SUZANA: (desconcertada) Toda mãe ama seus filhos. Mas cada uma à sua maneira!
CELSO: Não me venha com esse papo. Você nunca quis me ter, mãe. Você sempre foi egoísta, só pensava em você. Eu não passava de um estorvo na sua vida, não é?! Você deu graças a Deus quando resolvi vir estudar aqui. E quer saber? Foi a melhor coisa que eu podia ter feito. Vivi muito bem esse tempo todo sem você.
SUZANA: Percebe-se que você está muito bem mesmo sem mim, entrevado nessa cama de hospital.
Celso não tem resposta.
SUZANA: Você só saiu de casa pra me desafiar. Aliás, isso era o que você fazia de melhor: me tirar do sério.
CELSO: Eu só queria sua atenção! Eu só queria que você olhasse pra mim. Que me amasse como toda mãe ama seu filho!
Silêncio momentâneo.
SUZANA: Acho melhor eu ir. Não quero que sua recuperação seja prejudicada por discussões desnecessárias. Eu volto outra hora.
Enquanto Suzana pega sua bolsa e se retira.
CELSO: Não precisa voltar. Eu me virei até hoje muito bem sem você sim. E agora não será diferente.
Suzana se retira.
| CENA 10 | Em algum bairro de classe médio-baixa da grande São Paulo. Fachada de uma casa com aparência velha. Um carro estaciona na calçada. Interior da casa. Sala. O local não aparenta ser um lar de família, mas sim uma sala de espera improvisada de um hospital abandonado. Fabiana e Luciano estão sentados em um sofá mal cuidado. Outras mulheres também estão ali à espera de serem chamadas. Fabiana está visivelmente aflita, Luciano não está menos que ela, mas não deixa transparecer.

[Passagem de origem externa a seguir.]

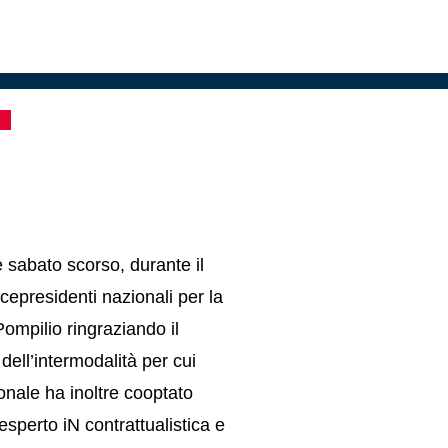
e sabato scorso, durante il
cepresidenti nazionali per la
Pompilio ringraziando il
dell’intermodalità
per
cui
onale ha inoltre cooptato
esperto i
N
contrattualistica e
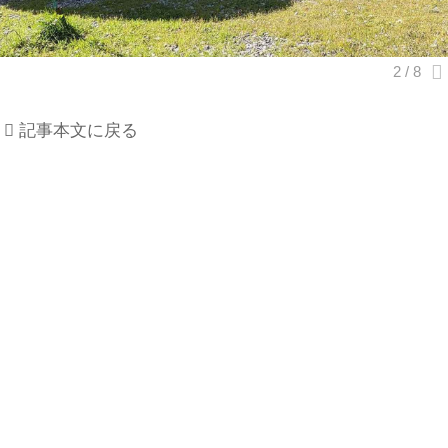
記事本文に戻る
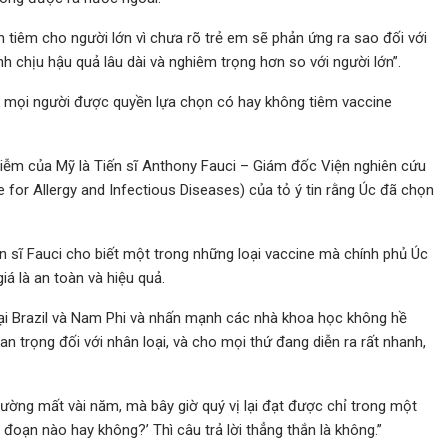
 tiêm cho người lớn vì chưa rõ trẻ em sẽ phản ứng ra sao đối với
nh chịu hậu quả lâu dài và nghiêm trọng hơn so với người lớn”.
g mọi người được quyền lựa chọn có hay không tiêm vaccine
hiễm của Mỹ là Tiến sĩ Anthony Fauci – Giám đốc Viện nghiên cứu
e for Allergy and Infectious Diseases) của tỏ ý tin rằng Úc đã chọn
n sĩ Fauci cho biết một trong những loại vaccine mà chính phủ Úc
á là an toàn và hiệu quả.
i Brazil và Nam Phi và nhấn mạnh các nhà khoa học không hề
quan trọng đối với nhân loại, và cho mọi thứ đang diễn ra rất nhanh,
hường mất vài năm, mà bây giờ quý vị lại đạt được chỉ trong một
oạn nào hay không?’ Thì câu trả lời thẳng thắn là không.”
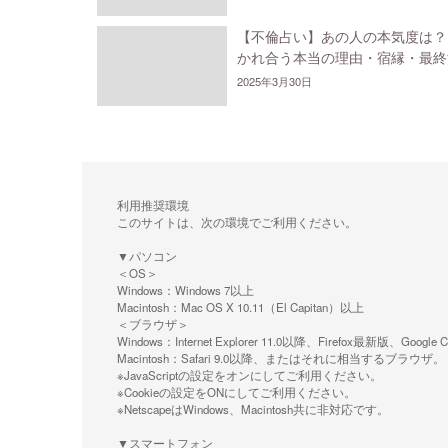
【不倫占い】あの人の本気度は？
かれ合う本当の理由・宿縁・最終
2025年3月30日
利用推奨環境
このサイトは、次の環境でご利用ください。
▼パソコン
＜OS＞
Windows：Windows 7以上
Macintosh：Mac OS X 10.11（El Capitan）以上
＜ブラウザ＞
Windows：Internet Explorer 11.0以降、Firefox最新
Macintosh：Safari 9.0以降、またはそれに相当するブラウザ。
※JavaScriptの設定をオンにしてご利用ください。
※Cookieの設定をONにしてご利用ください。
※NetscapeはWindows、Macintosh共に非対応です。
▼スマートフォン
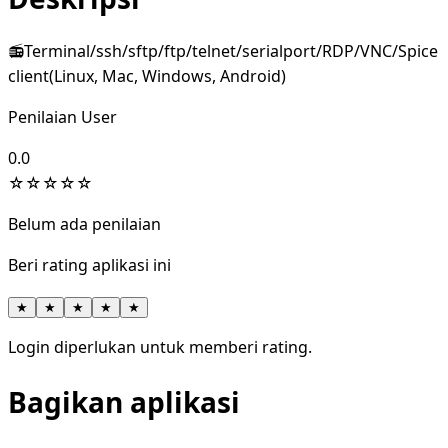
📻Terminal/ssh/sftp/ftp/telnet/serialport/RDP/VNC/Spice
client(Linux, Mac, Windows, Android)
Penilaian User
0.0
☆
☆
☆
☆
☆
Belum ada penilaian
Beri rating aplikasi ini
★
★
★
★
★
Login diperlukan untuk memberi rating.
Bagikan aplikasi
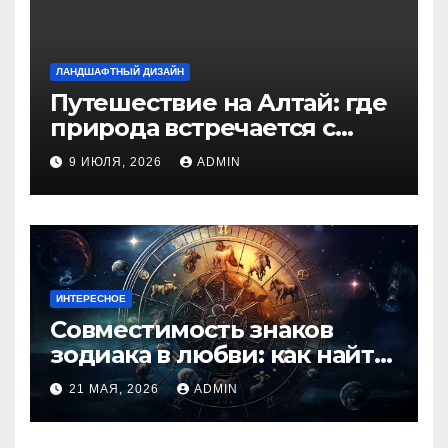
ЛАНДШАФТНЫЙ ДИЗАЙН
Путешествие на Алтай: где
природа встречается с
духом приключений
9 ИЮЛЯ, 2026
ADMIN
ИНТЕРЕСНОЕ
Совместимость знаков
зодиака в любви: как найти
идеальную пару и
21 МАЯ, 2026
ADMIN
избежать конфликтов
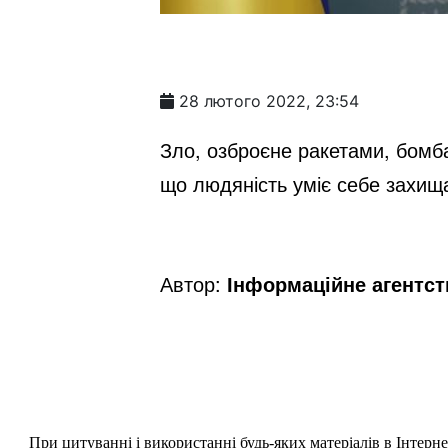
28 лютого 2022, 23:54
Зло, озброєне ракетами, бомб
що людяність уміє себе захищ
Автор:
Інформаційне агентс
При цитуванні і використанні будь-яких матеріалів в Інтерн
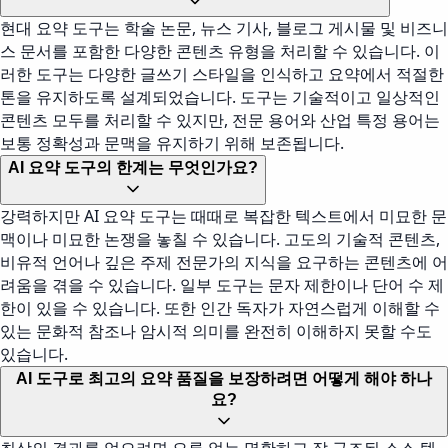
현대 요약 도구는 학술 논문, 뉴스 기사, 블로그 게시물 및 비즈니
스 문서를 포함한 다양한 콘텐츠 유형을 처리할 수 있습니다. 이
러한 도구는 다양한 글쓰기 스타일을 인식하고 요약에서 적절한
톤을 유지하도록 설계되었습니다. 도구는 기술적이고 일상적인
콘텐츠 모두를 처리할 수 있지만, 전문 용어와 산업 특정 용어는
보통 정확성과 문맥을 유지하기 위해 보존됩니다.
AI 요약 도구의 한계는 무엇인가요?
강력하지만 AI 요약 도구는 때때로 복잡한 텍스트에서 미묘한 문
맥이나 미묘한 논쟁을 놓칠 수 있습니다. 고도의 기술적 콘텐츠,
비유적 언어나 깊은 주제 전문가의 지식을 요구하는 콘텐츠에 어
려움을 겪을 수 있습니다. 일부 도구는 문자 제한이나 단어 수 제
한이 있을 수 있습니다. 또한 인간 독자가 자연스럽게 이해할 수
있는 문화적 참조나 암시적 의미를 완전히 이해하지 못할 수도
있습니다.
AI 도구로 최고의 요약 품질을 보장하려면 어떻게 해야 하나
요?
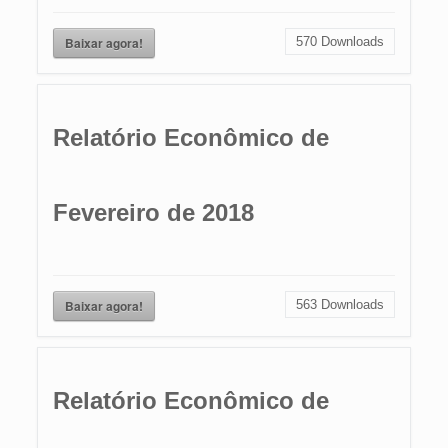
Baixar agora!
570
Downloads
Relatório Econômico de
Fevereiro de 2018
Baixar agora!
563
Downloads
Relatório Econômico de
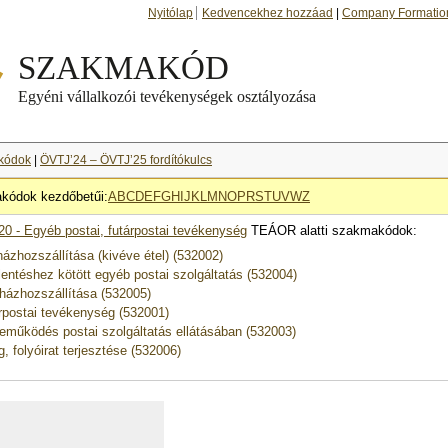
Nyitólap
Kedvencekhez hozzáad
|
Company Formatio
kódok
|
ÖVTJ’24 – ÖVTJ’25 fordítókulcs
kódok kezdőbetűi:
A
B
C
D
E
F
G
H
I
J
K
L
M
N
O
P
R
S
T
U
V
W
Z
20 - Egyéb postai, futárpostai tevékenység
TEÁOR alatti szakmakódok:
házhozszállítása (kivéve étel) (532002)
lentéshez kötött egyéb postai szolgáltatás (532004)
 házhozszállítása (532005)
rpostai tevékenység (532001)
eműködés postai szolgáltatás ellátásában (532003)
g, folyóirat terjesztése (532006)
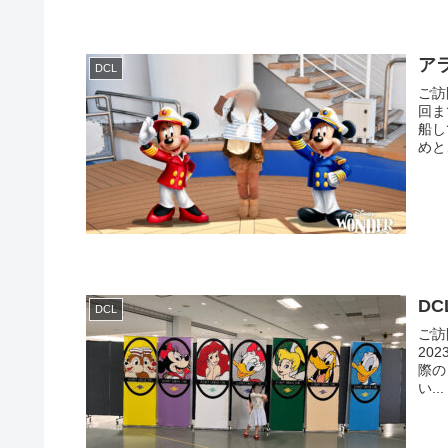
アラ
DCL
ご訪
回ま
船し
めと
DC
DCL
ご訪
20
際のレ
い...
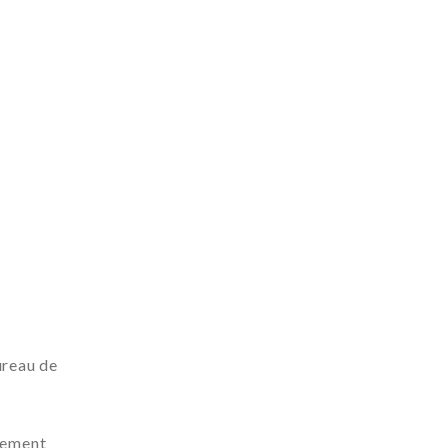
ureau de
sement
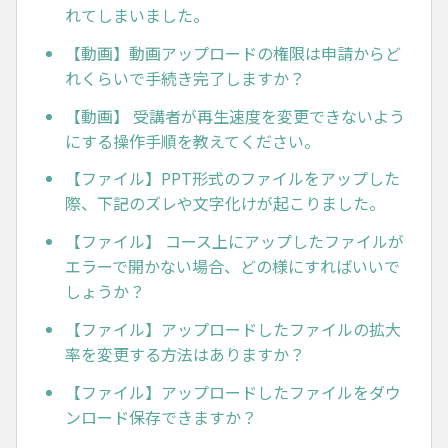
れてしまいました。
【動画】動画アップロードの権限は申請からど
れくらいで手続き完了しますか？
【動画】 受講者が再生速度を変更できないよう
にする操作手順を教えてください。
【ファイル】PPT形式のファイルをアップした
際、下記のズレや文字化けが起こりました。
【ファイル】 コース上にアップしたファイルが
エラーで開かない場合、どの様にすればいいで
しょうか？
【ファイル】アップロードしたファイルの拡大
率を変更する方法はありますか？
【ファイル】アップロードしたファイルをダウ
ンロード保存できますか？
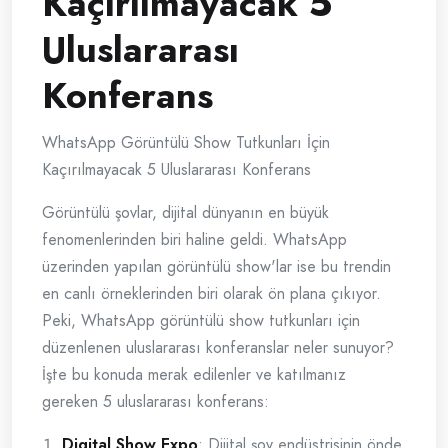
Kaçırılmayacak 5
Uluslararası
Konferans
WhatsApp Görüntülü Show Tutkunları İçin
Kaçırılmayacak 5 Uluslararası Konferans
Görüntülü şovlar, dijital dünyanın en büyük
fenomenlerinden biri haline geldi. WhatsApp
üzerinden yapılan görüntülü show'lar ise bu trendin
en canlı örneklerinden biri olarak ön plana çıkıyor.
Peki, WhatsApp görüntülü show tutkunları için
düzenlenen uluslararası konferanslar neler sunuyor?
İşte bu konuda merak edilenler ve katılmanız
gereken 5 uluslararası konferans:
Digital Show Expo
: Dijital şov endüstrisinin önde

FABIANA: Eu to com medo, Luciano.
LUCIANO: Fica tranquila. Vai dá tudo certo.
Uma mulher velha, vestida com uma roupa branca, aparece na sala, vinda de uma espécie de consultório, mas que provavelmente é um quarto de dormir. Ela chama:
MULHER: Fabiana Solimões?
Fabiana troca um olhar desesperado com Luciano. Ele mantém a aparência.
LUCIANO: É ela.
MULHER: Chegou sua vez. Me acompanhe.
FABIANA: Meu Deus...
Luciano segura a mão da namorada e a levanta do sofá conduzindo-a na mesma direção em que a mulher de branco seguia. Neste momento, um barulho de porta se abrindo violentamente assusta todos no local. Marcelo surge no local, seguido de Bruna.
BRUNA: Não faz isso, Fabiana!
Close em Fabiana, assustada e aliviada ao mesmo tempo.